IMMEDIATELY AFTER QUOTATION NO. 34 BECAME EFFECTIVE (JUNE 22, 1951), THE ADMINISTRATIVE OFFICE TENDERED TO THE CARRIER VARIOUS SHIPMENTS WEIGHING APPROXIMATELY 23,400 POUNDS EACH, APPARENTLY MAKING NO ATTEMPT TO COMBINE VARIOUS SHIPMENTS TENDERED ON THE SAME OR ON SUCCESSIVE DAYS INTO ONE OR MORE SHIPMENTS OF 50,000 POUNDS EACH. THE CARRIER PROMPTLY CLAIMED AND WAS PAID CHARGES ON THESE SHIPMENTS WHICH WERE BASED ON THE QUOTATION RATE AT THE TRUCKLOAD MINIMUM WEIGHT OF 20,000 POUNDS, OR THE ACTUAL WEIGHT IF GREATER. THUS, AT THE TIME THE SHIPMENTS MOVED UNDER THIS QUOTATION, BOTH THE CARRIER AND THE GOVERNMENT APPEAR TO HAVE PLACED THE SAME INTERPRETATION UPON THE TERMS THEREOF. IN THIS SITUATION, EVEN IF A CONTRARY INTERPRETATION WERE POSSIBLE UNDER THE LITERAL TERMS OF THE QUOTATION, THE PRACTICAL CONSTRUCTION WHICH THE PARTIES PUT ON THE TERMS OF THEIR OWN CONTRACT DURING THE PERFORMANCE OF THE WORK MUST PREVAIL OVER THE LITERAL MEANING OF THE CONTRACT. MARIETTA MANUFACTURING COMPANY V. UNITED STATES, 73 CT.CL. 528. ALSO, THE INTERPRETATION OF A CONTRACT BY THE PARTIES TO IT BEFORE IT BECOMES THE SUBJECT OF CONTROVERSY IS DEEMED BY THE COURTS TO BE OF GREAT, IF NOT CONTROLLING WEIGHT. CENTRAL ENGINEERING AND CONSTRUCTION COMPANY V. UNITED STATES, 59 F.SUPP. 553.
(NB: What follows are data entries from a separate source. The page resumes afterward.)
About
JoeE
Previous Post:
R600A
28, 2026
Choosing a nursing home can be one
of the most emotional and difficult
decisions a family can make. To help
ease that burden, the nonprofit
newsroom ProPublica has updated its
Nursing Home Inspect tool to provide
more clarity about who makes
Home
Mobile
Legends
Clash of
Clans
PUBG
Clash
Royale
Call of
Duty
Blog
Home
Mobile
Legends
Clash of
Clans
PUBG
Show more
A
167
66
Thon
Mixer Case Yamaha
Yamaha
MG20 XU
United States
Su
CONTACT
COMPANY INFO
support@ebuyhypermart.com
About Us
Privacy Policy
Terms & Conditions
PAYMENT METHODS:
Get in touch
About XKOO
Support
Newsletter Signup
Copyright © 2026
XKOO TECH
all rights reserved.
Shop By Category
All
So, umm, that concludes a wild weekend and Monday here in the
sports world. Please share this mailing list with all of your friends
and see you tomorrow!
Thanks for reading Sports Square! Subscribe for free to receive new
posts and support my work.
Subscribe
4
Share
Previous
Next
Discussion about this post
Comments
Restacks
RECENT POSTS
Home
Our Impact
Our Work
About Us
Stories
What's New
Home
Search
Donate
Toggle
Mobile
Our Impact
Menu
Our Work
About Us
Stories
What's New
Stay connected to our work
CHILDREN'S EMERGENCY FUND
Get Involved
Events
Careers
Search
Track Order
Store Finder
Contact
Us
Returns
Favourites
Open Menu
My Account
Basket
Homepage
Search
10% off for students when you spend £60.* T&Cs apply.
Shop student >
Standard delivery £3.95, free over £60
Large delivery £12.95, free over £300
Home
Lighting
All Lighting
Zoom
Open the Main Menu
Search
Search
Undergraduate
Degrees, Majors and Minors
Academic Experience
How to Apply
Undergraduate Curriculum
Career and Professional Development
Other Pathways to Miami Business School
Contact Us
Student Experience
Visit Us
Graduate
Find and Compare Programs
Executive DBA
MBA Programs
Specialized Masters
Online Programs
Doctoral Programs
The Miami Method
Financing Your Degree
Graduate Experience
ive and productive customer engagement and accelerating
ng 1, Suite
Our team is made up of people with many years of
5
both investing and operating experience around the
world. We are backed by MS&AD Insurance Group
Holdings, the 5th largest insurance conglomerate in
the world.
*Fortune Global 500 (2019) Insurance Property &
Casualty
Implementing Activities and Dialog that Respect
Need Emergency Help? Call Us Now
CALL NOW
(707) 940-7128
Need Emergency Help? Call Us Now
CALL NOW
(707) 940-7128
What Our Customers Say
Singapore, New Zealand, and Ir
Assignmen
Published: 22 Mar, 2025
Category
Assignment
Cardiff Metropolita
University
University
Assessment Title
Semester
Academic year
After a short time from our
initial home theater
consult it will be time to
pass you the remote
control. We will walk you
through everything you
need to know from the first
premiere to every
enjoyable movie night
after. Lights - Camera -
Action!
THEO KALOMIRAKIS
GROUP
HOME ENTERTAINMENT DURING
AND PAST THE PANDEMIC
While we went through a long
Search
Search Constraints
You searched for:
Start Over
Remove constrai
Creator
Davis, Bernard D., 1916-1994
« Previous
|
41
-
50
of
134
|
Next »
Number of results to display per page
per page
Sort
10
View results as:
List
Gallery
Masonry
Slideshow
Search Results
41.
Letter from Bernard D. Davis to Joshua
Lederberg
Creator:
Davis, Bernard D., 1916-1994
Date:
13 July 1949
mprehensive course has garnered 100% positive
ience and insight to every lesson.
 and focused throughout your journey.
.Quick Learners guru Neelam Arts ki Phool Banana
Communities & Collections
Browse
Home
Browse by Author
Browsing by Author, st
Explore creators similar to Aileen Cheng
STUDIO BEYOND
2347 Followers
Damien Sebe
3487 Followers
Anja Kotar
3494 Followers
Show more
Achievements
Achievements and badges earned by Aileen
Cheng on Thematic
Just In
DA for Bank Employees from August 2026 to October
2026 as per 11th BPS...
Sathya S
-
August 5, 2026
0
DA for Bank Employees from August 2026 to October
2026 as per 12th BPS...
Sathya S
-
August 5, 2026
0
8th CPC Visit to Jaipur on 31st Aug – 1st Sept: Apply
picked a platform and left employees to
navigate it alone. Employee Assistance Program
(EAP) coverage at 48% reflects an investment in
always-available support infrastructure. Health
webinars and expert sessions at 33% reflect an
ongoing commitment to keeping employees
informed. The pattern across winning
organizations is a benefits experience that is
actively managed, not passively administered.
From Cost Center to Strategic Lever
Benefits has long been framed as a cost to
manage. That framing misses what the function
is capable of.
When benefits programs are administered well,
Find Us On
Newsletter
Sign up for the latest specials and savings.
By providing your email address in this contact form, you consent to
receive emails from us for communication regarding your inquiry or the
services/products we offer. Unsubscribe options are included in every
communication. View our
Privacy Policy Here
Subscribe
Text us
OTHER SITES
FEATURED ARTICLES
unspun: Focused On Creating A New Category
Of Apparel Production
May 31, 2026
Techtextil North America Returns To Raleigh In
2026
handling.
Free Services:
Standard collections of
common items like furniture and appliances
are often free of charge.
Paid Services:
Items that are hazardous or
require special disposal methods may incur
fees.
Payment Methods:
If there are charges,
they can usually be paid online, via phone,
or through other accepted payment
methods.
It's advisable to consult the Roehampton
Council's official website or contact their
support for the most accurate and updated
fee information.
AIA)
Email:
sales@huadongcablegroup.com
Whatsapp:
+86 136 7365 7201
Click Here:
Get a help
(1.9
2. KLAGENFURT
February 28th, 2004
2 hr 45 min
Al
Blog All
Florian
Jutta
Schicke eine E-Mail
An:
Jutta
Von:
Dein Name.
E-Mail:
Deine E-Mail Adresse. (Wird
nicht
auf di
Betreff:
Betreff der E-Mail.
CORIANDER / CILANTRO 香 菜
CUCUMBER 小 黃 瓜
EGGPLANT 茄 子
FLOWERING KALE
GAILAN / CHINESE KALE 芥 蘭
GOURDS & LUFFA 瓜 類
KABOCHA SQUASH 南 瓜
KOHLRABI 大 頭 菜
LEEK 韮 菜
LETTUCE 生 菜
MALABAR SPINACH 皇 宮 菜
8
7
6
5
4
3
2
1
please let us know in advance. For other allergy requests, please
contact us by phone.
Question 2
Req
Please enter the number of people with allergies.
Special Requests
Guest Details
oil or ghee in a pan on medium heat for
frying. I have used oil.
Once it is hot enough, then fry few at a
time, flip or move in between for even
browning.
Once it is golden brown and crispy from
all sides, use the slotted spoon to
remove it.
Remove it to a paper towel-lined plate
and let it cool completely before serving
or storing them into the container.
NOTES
ACCORDINGLY, SINCE NOTHING HAS BEEN FOUND IN YOUR REQUEST FOR RECONSIDERATION WHICH SEEMS TO REQUIRE REVERSAL OR MODIFICATION OF THE ACTION OF OUR TRANSPORTATION DIVISION, THE DECISION OF MAY 31, 1962, IS AFFIRMED.